Öte yandan, söz konusu hüküm, yine Anayasa’nın 9. maddesindeki yargı yetkisinin bağımsız ve tarafsız mahkemelerce kullanılacağına ilişkin hükme, kanun maddesinin kamuoyunca bilinen ve sınırlı sayıdaki sermaye şirketi ile ve bu şirketler aleyhine açılan davalarla ilgili olduğu düşünülecek olursa Anayasa’nın kanun önünde eşitlik ilkesi kapsamındaki 10/4. maddesi ile yasama meclisinin bir devlet organı sıfatıyla bu ilkeye uygun hareket etme zorunluluğuna ilişkin 10/5. maddesine, yine Anayasa’nın 35. maddesinde belirtilen ve kişinin temel hak ve hürriyetleri kapsamındaki mülkiyet hakkına ve bu hakkın ancak kamu yararı amacıyla sınırlandırılacağına ilişkin hükme aykırı olduğu gibi, buradan hareketle, devletin, kişinin temel haklarını hukuk devleti ve adalet ilkeleriyle bağdaşmayacak surette sınırlayan engelleri kaldırmaya çalışması gerekmesine karşın hak arama ve mülkiyet hakkının kullanımının önüne geçen bir düzenleme olarak ortaya çıkmış bulunması nedeniyle Anayasa’nın 5. maddesine, keza düzenlemenin kişinin temel hak ve özgürlükleri kapsamındaki hak arama ve mülkiyet hakkının özüne dokunan niteliği gözetildiğinde Anayasa’nın 13. maddesine, Anayasa’nın 138/3. maddesinde görülmekte olan somut davalarla ilgili olarak yasama meclisinde yargı yetkisinin kullanılması ile ilgili görüşme dahi yapılamayacağı hükme bağlanmış iken dava hangi nedenle açılmış olursa olsun verilecek kararın ve hatta yargılamagiderlerinin dahi ne şekilde hükme bağlanacağının düzenlenmiş olması nedeniyle söz konusu hükme de aykırı düşmektedir.
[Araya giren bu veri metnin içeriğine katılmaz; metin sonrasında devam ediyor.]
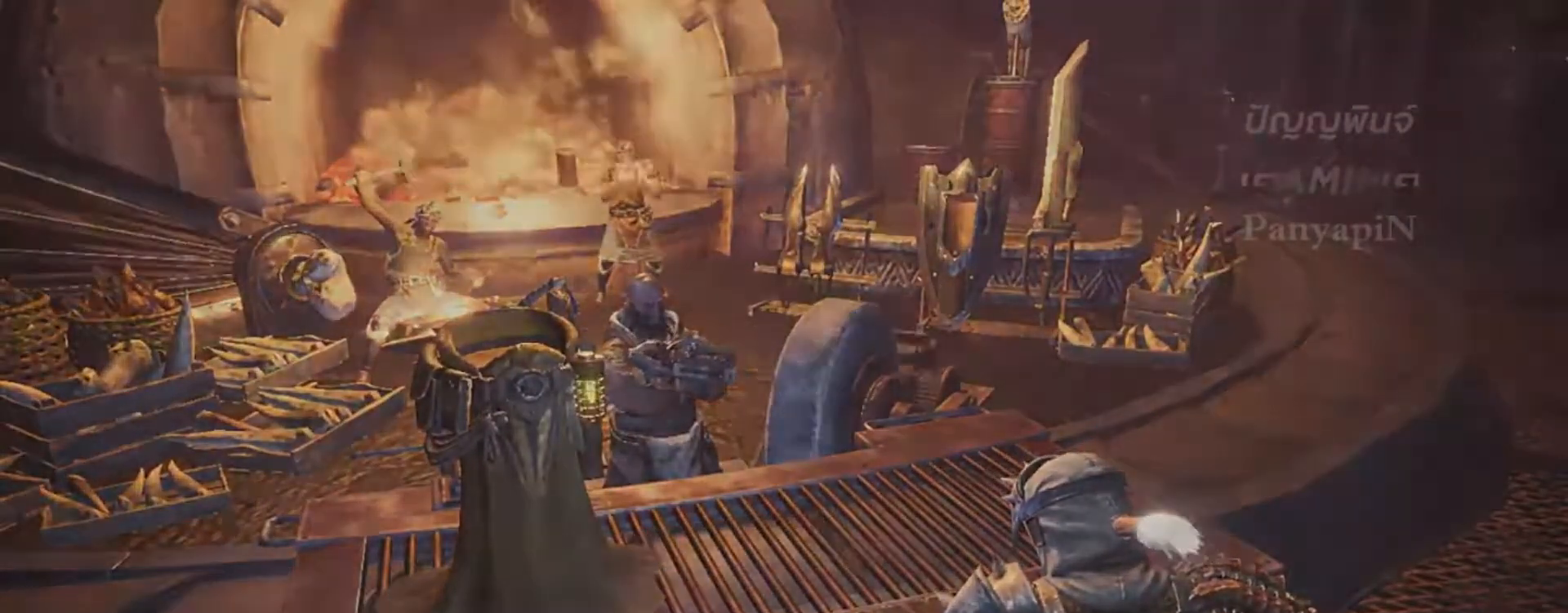
{"buttons": [], "events": [[167, "CROSS", "down"], [317, "CROSS", "up"]]}
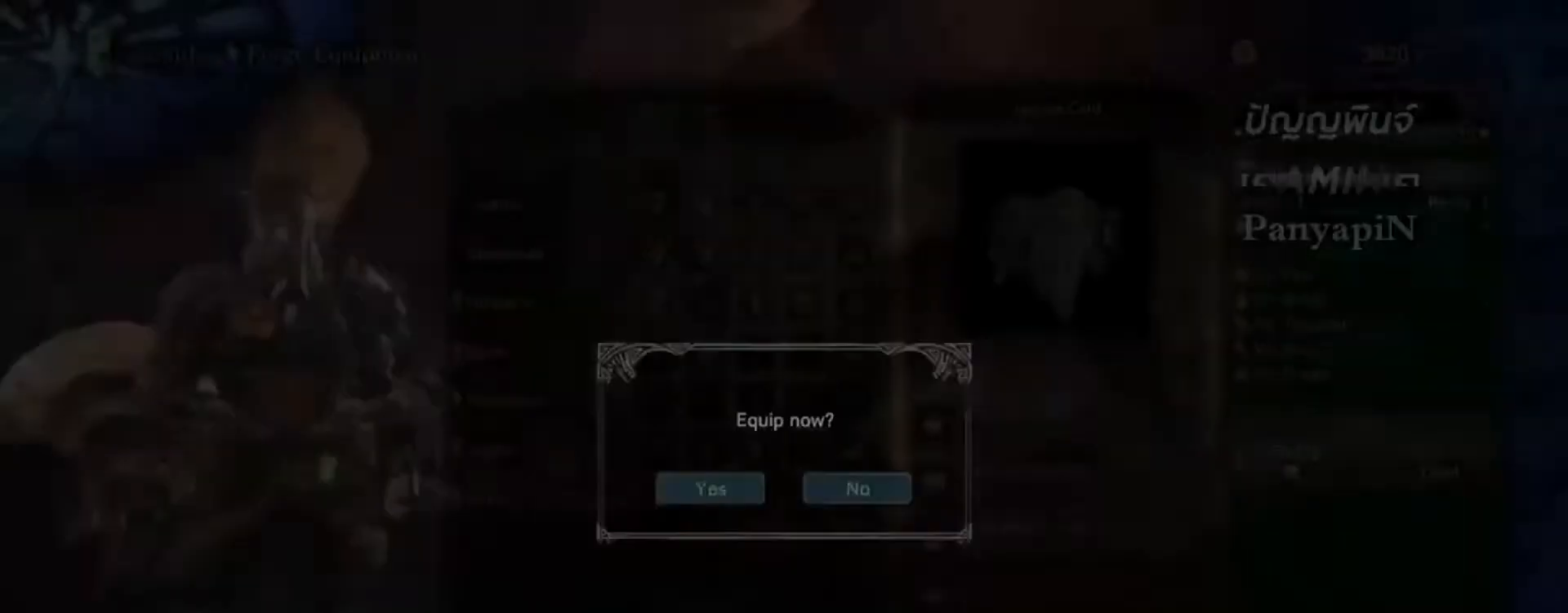
{"buttons": [], "events": []}
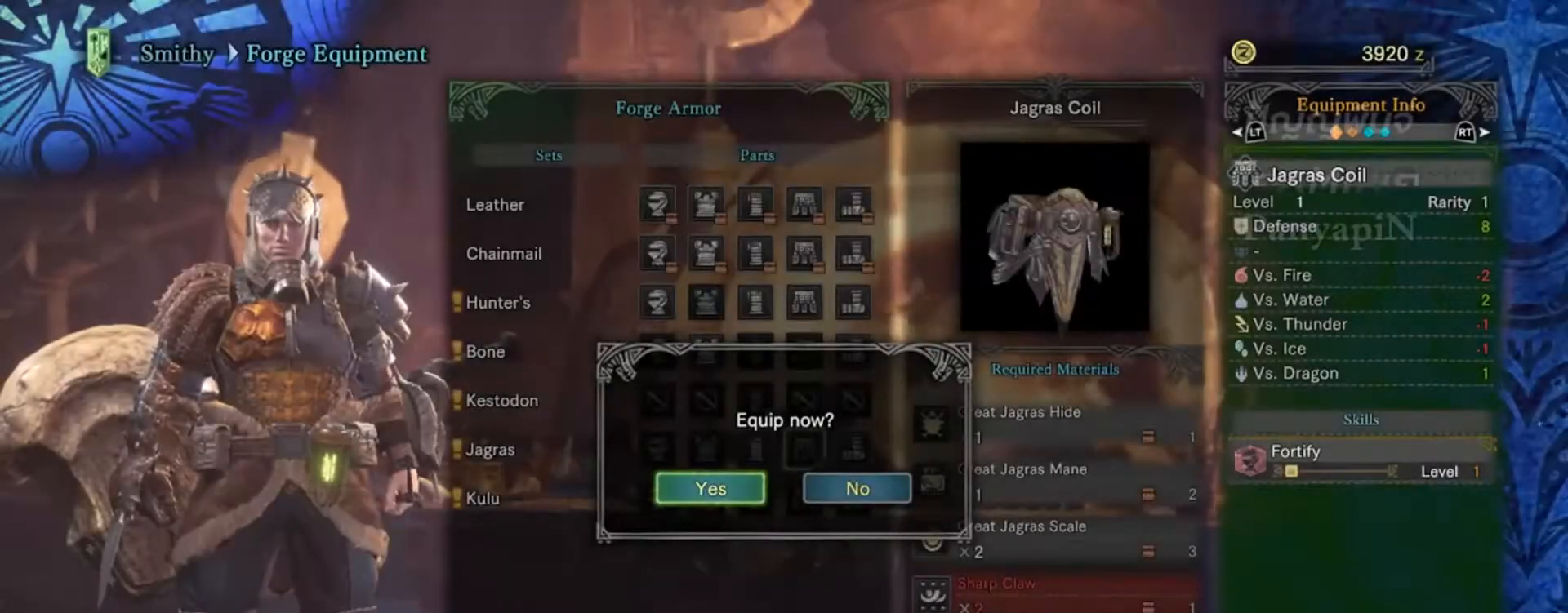
{"buttons": [], "events": [[167, "CROSS", "down"], [300, "CROSS", "up"]]}
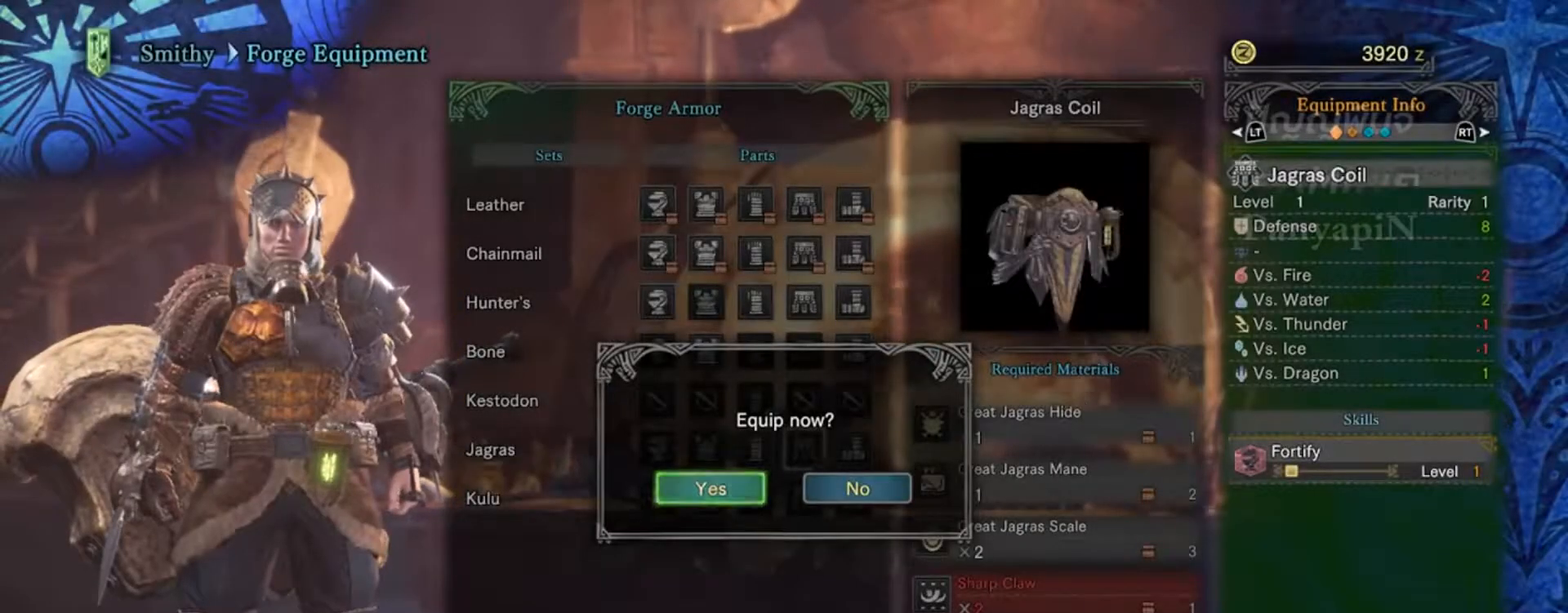
{"buttons": [], "events": []}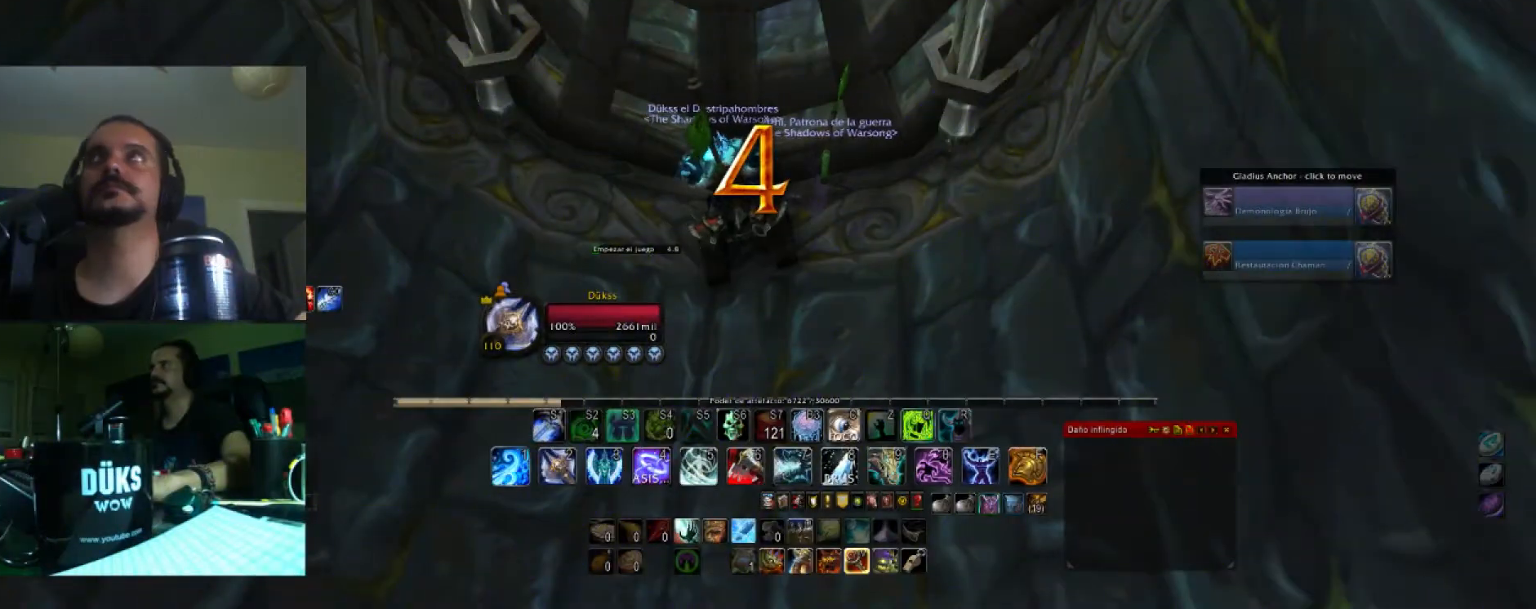
Gameplay with keyboard; each line is a JSON object with the keys held at the frame after it. "events" lists presses ("down") and releases ("up") of ".", "/", "0", "1", "2", "3", "4", "5", "6", "7", "8", "9", "a", "alt_l", "alt_r", "b", "backslash", "backspace", "c", "caps_lock", "comma", "ctrl_l", "ctrl_r", "d", "e", "equals", "f", "g", "h", "i", "j", "k", "l", "lbracket", "m", "minus", "n", "o", "p", "q", "quote", "r", "rbracket", "return", "s", "semicolon", "shift_l", "shift_r", "space", "super", "t", "tab", "tilde", "u", "v", "w", "x", "y" and "z" between this image and that frame as [ms after this image, input, new state], when the widget could be followed in between. No other keys are recorded. Mouse input is not recorded.
{"keys": [], "events": []}
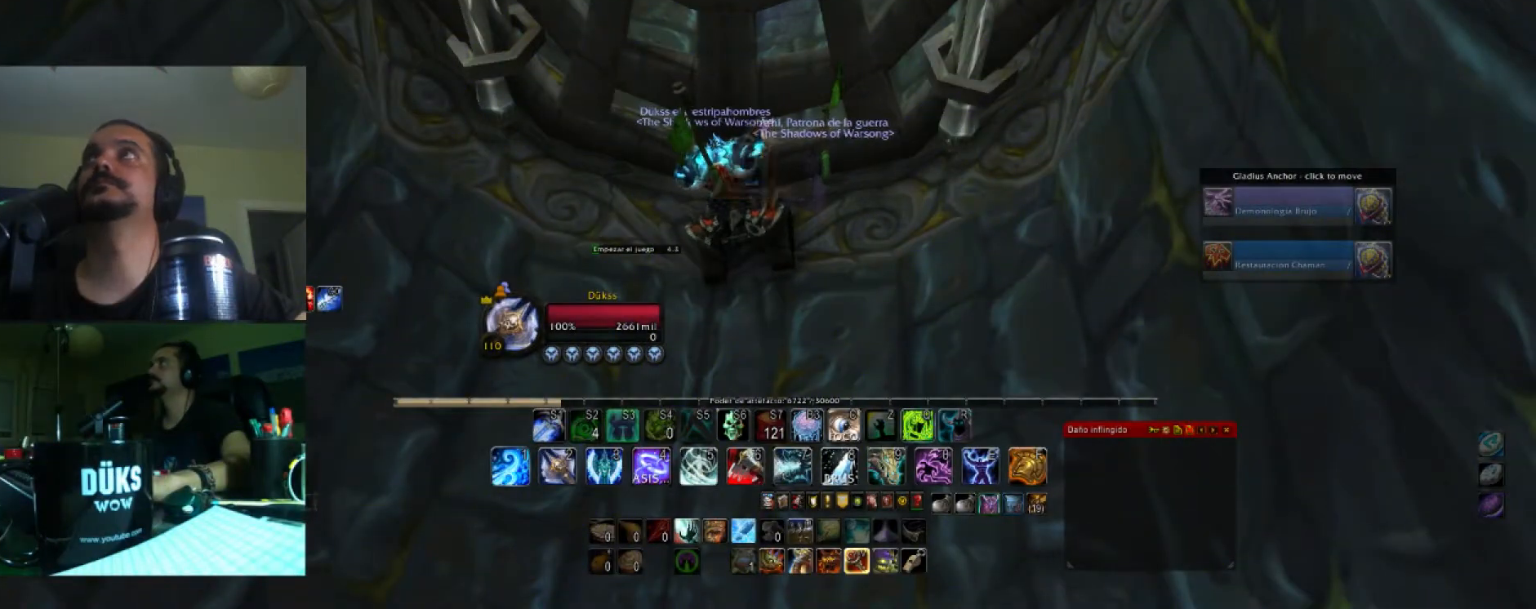
{"keys": [], "events": []}
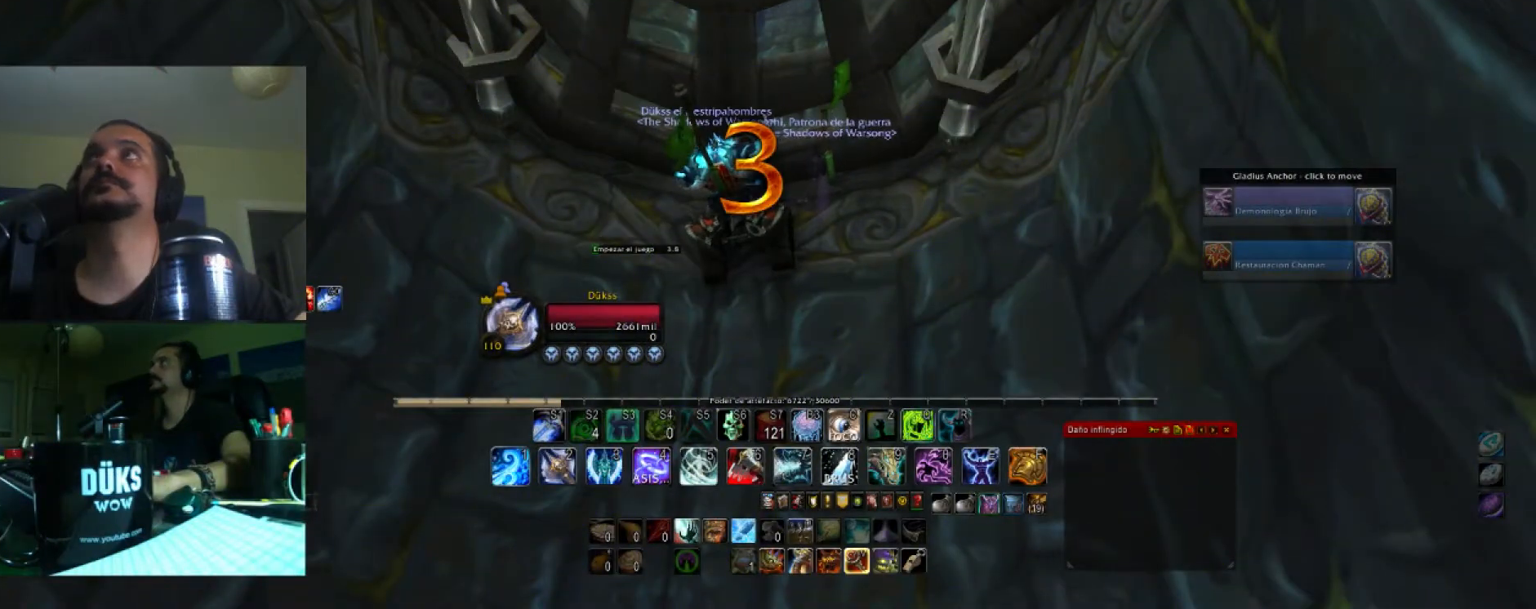
{"keys": [], "events": []}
Her ne kadar Anayasa’nın 167. maddesinde devletin para, kredi, sermaye piyasalarının sağlıklı ve düzenli işlemelerini sağlayıcı ve geliştirici tedbirleri alacağı öngörülmüş ise de, alınacak bu tedbirlerin herhalde Anayasaya aykırı bir kanuni düzenleme yoluyla gerçekleştirilmesi düşünülemeyecek olup aksinin kabulü Anayasa’nın başlangıç hükümlerine açıkça aykırı düşecektir.
Tüm bu nedenlerle, çoğunluk kararının dayanağı yasa hükmünün, 6216 sayılı Anayasa Mahkemesinin Kuruluşu ve Yargılama Usulleri Hakkında Kanun’un 40. maddesi uyarınca itiraz yoluyla iptali için Anayasa Mahkemesi’ne başvurulması ve buradan çıkacak sonuca göre bir karar verilmesi gerektiği kanısında olduğumuzdan çoğunluğun (1) no’lu bentte yer verilen bozma düşüncesine katılmıyoruz.